Concepts¶
CalcFlow is built around three ideas: immutability, composition, and separation of concerns.
Immutable Data Models¶
All data models are standard-library dataclasses with frozen=True. Once created, no field can be changed. To "modify" a spec you call a setter that returns a new instance via dataclasses.replace().
calc = CalculationInput(charge=0, spin_multiplicity=1, task="energy",
level_of_theory="B3LYP", basis_set="def2-SVP")
calc_tddft = calc.set_tddft(nroots=5, singlets=True, triplets=False)
assert calc.tddft is None
assert calc_tddft.tddft is not None
Branching a spec is cheap and safe:
base = CalculationInput(charge=0, spin_multiplicity=1, task="energy",
level_of_theory="wB97X-D3", basis_set="def2-TZVP")
in_vacuum = base
in_solvent = base.set_solvation(model="smd", solvent="water")
with_tddft = base.set_tddft(nroots=10, singlets=True, triplets=False)
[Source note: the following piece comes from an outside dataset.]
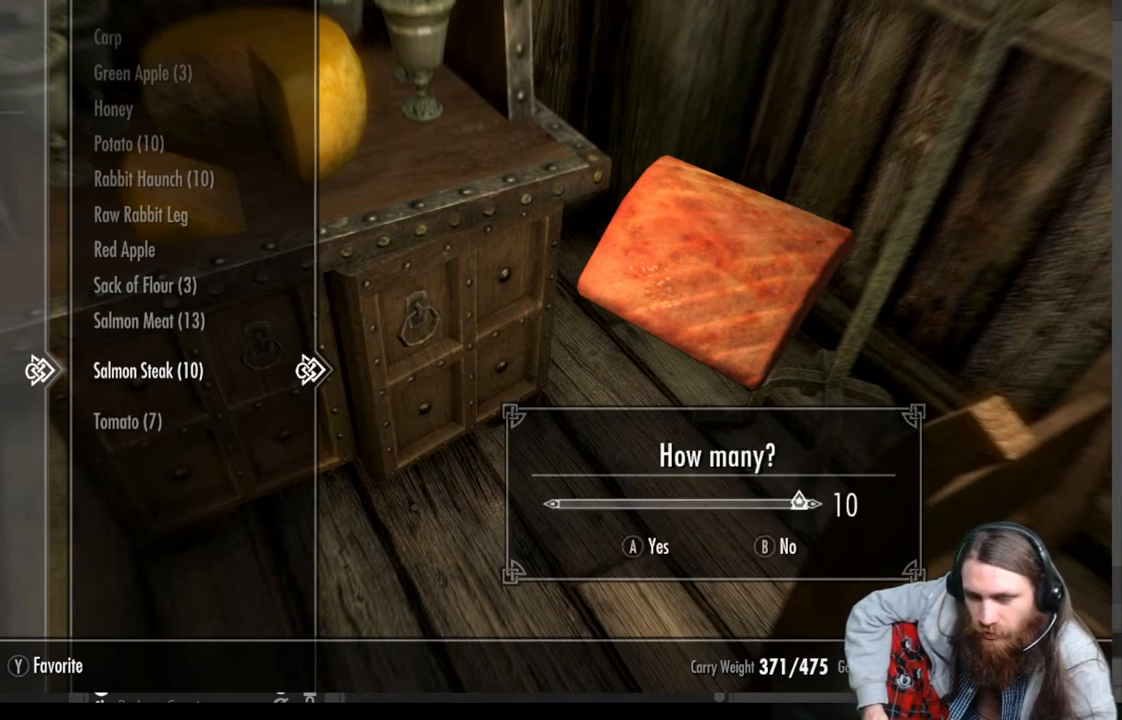
{"buttons": [], "left_stick": "center", "right_stick": "center", "events": [[267, "A", "down"], [433, "A", "up"]]}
All three share the same immutable base — no risk of one accidentally affecting another.
The Parser Architecture¶
An output file is a sequence of blocks, each with a distinctive header, a specific format, and a well-defined set of data. CalcFlow uses the strategy pattern: a registry of BlockParser objects, each responsible for one block type.
flowchart LR
text["output text"] --> iter["PeekableIterator"]
iter --> core["core_parse()"]
core --> registry["BlockParser registry"]
registry --> p1["ScfParser"]
registry --> p2["OrbitalsParser"]
registry --> p3["TddftParser"]
registry --> p4["..."]
p1 & p2 & p3 & p4 --> state["ParseState\n(mutable scratchpad)"]
state --> result["CalculationResult\n(frozen)"]core_parse() iterates lines and for each line asks every registered BlockParser whether it handles that line.
BlockParser has two methods: matches(line, state) — a fast, stateless check — and parse(iterator, start_line, state) — which consumes lines and writes into state.
ParseState is the single mutable scratchpad all parsers write into. When parsing is complete it's converted to an immutable CalculationResult.
Adding support for a new output block means writing one new BlockParser class and registering it. The core engine and every other parser are untouched.
See Writing Block Parsers for the full recipe.
The Fluent Input API¶
CalculationInput describes what you want — method, basis, task, solvation, excited states — and program-specific builders translate that into valid input syntax for Q-Chem or ORCA.
calc = (
CalculationInput(
charge=0,
spin_multiplicity=1,
task="geometry",
level_of_theory="PBE0",
basis_set="def2-TZVP",
)
.set_optimization(calc_hess_initial=True)
.run_frequency_after_opt()
.set_solvation(model="cpcm", solvent="acetonitrile")
.set_cores(16)
)
qchem = calc.export("qchem", geom)
orca = calc.export("orca", geom)
Validation happens at construction time — incompatible settings raise immediately, not when the job is submitted.
Zero Dependencies¶
The core calcflow package has no runtime dependencies. This is intentional — a library for I/O should be installable anywhere: HPC clusters, CI containers, scripts running alongside QC programs. A hard numpy dependency would break that.
Spectrum broadening (postprocess) requires numpy, gated behind an optional extra:
Self-Documenting API¶
Both CalculationInput and CalculationResult expose a runtime API reference generated from the source code:
print(CalculationInput.get_api_docs())
from calcflow.common.results import CalculationResult
print(CalculationResult.get_api_docs())
These use introspection and always reflect the actual current state of the code.
Schema Versioning¶
Serialized objects include two version fields:
calcflow_version— the semver string of the package that produced the dump. For provenance only.schema_version— an integer that tracks structural compatibility and drives migration logic.
When you call CalculationResult.from_dict(data), CalcFlow checks schema_version and runs sequential migration steps to bring old dumps up to the current schema.
See Schema Versioning for the full rules.